Your goal: Looking at the data below, report how many lines contain "KiCad", with no other words.

---------- Provided entries

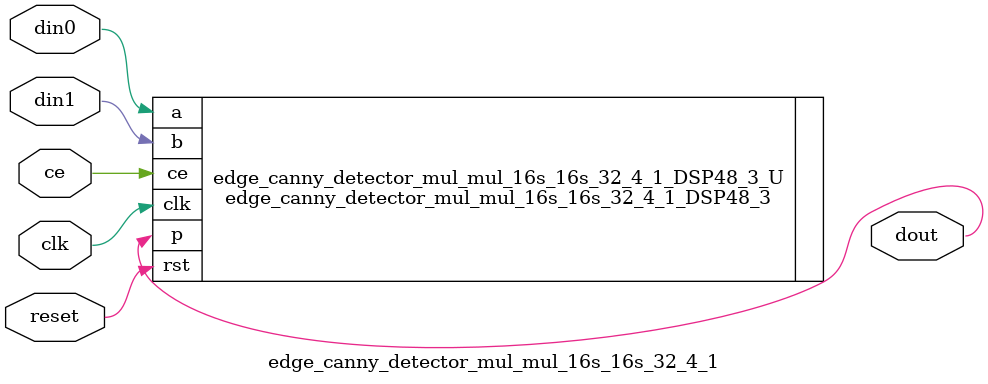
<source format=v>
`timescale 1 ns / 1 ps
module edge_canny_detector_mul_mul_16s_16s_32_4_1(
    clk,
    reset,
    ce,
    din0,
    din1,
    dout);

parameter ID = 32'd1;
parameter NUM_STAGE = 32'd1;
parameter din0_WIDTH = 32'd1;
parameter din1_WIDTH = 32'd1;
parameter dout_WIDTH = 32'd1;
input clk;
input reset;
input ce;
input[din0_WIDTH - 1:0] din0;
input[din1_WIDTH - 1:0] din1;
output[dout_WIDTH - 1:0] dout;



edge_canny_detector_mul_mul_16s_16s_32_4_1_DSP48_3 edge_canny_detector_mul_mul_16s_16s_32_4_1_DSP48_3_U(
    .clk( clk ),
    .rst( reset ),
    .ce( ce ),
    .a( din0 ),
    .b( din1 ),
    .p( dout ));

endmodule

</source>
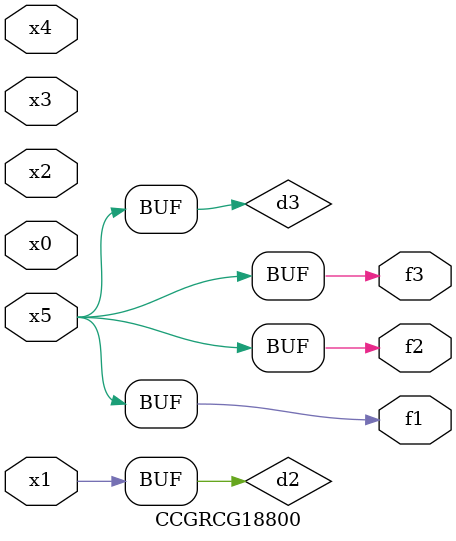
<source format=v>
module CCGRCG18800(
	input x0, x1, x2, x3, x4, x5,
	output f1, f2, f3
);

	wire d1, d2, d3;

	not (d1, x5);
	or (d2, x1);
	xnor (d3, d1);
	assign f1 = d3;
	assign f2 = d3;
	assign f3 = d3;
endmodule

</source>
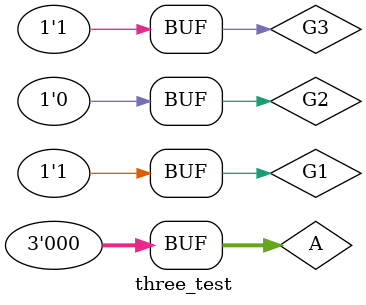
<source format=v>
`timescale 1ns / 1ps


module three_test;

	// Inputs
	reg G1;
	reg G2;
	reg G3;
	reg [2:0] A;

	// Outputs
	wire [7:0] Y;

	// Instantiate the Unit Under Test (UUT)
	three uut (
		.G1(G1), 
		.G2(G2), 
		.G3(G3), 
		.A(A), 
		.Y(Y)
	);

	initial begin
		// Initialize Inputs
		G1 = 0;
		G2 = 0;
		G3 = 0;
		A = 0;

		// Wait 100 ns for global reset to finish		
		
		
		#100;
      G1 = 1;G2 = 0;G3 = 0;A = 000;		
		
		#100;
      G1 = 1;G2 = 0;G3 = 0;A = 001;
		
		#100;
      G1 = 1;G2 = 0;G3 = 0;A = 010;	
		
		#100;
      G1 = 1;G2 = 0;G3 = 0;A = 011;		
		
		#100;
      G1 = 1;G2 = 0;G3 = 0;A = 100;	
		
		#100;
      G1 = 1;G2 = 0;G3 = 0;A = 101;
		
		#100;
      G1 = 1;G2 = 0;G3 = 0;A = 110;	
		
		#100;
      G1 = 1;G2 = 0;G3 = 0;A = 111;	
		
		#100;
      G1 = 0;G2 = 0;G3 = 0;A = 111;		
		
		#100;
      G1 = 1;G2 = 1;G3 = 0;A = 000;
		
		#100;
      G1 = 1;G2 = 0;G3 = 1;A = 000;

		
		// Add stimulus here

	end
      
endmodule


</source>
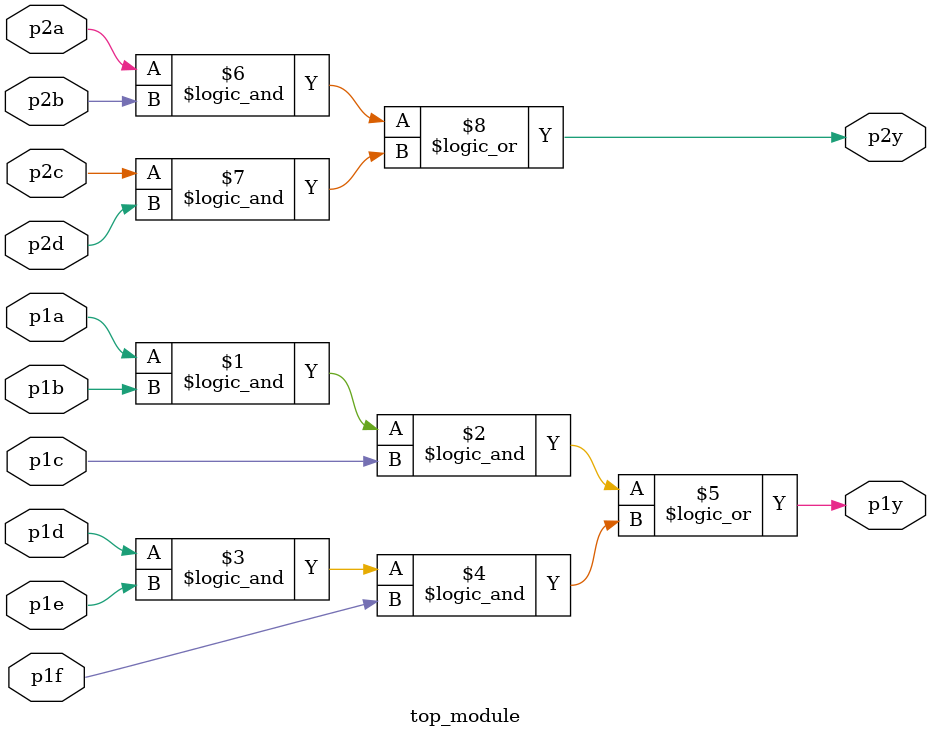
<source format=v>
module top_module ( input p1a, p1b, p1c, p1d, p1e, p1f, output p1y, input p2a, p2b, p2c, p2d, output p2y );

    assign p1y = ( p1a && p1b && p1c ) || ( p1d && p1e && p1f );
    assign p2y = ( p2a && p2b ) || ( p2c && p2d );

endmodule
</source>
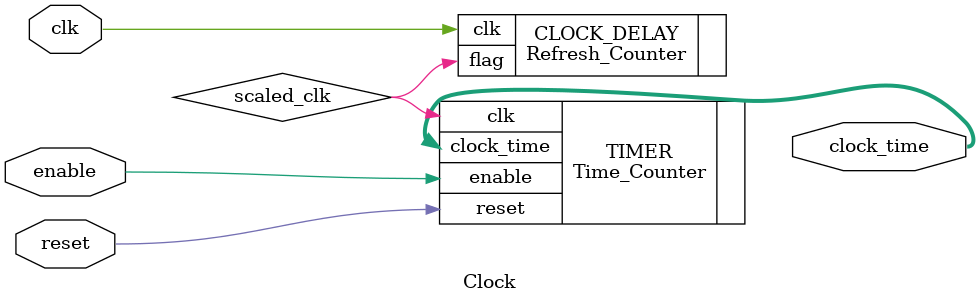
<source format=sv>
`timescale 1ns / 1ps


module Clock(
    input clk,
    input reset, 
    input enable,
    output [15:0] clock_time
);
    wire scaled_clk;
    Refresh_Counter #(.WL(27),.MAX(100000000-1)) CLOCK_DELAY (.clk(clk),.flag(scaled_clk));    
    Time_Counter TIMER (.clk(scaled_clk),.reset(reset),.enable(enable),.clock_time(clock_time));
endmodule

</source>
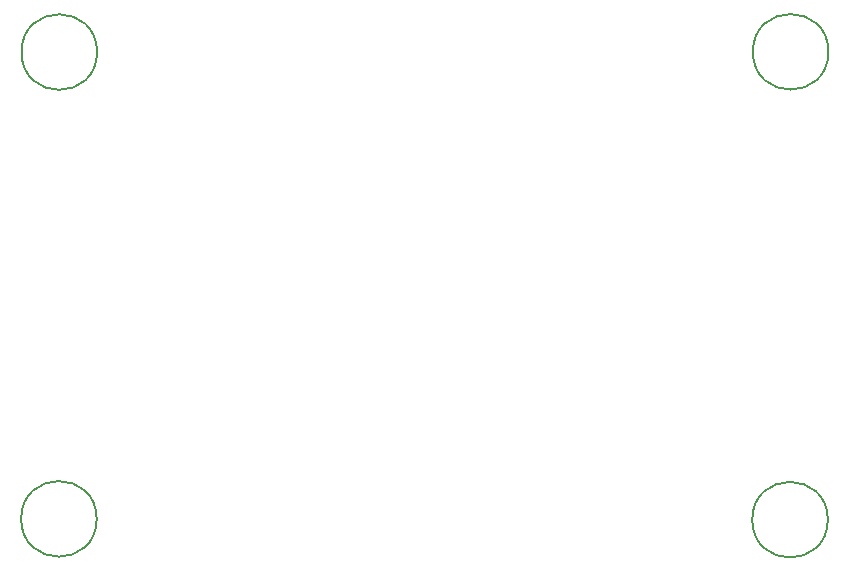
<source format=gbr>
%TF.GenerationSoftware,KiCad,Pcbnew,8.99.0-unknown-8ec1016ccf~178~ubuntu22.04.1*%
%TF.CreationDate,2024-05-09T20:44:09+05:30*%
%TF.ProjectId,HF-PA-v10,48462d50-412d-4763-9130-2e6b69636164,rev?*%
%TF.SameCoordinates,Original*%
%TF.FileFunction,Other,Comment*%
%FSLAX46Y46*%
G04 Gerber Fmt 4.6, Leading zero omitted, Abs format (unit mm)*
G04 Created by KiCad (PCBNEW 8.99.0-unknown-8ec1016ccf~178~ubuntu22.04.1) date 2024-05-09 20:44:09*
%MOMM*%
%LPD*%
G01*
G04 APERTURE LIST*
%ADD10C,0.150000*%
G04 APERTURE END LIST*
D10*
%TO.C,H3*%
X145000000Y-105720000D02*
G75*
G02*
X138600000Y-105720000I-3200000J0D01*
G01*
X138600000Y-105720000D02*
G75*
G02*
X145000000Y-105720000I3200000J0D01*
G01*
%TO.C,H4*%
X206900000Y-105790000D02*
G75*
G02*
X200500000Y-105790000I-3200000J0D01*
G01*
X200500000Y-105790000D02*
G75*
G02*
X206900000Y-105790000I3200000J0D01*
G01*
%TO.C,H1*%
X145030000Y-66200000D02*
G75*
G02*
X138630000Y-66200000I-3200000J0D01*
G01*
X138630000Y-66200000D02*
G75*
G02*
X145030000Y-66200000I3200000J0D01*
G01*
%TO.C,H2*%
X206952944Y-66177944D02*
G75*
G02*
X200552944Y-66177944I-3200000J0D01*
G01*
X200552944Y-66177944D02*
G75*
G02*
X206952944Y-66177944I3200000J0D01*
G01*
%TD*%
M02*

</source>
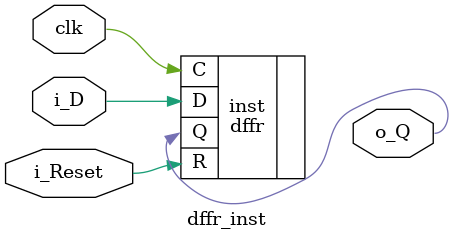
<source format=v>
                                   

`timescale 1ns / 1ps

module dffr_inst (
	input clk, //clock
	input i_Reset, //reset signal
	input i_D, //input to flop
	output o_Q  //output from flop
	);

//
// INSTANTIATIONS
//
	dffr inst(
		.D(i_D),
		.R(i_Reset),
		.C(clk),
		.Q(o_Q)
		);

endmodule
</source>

--------------------

Written solution: 2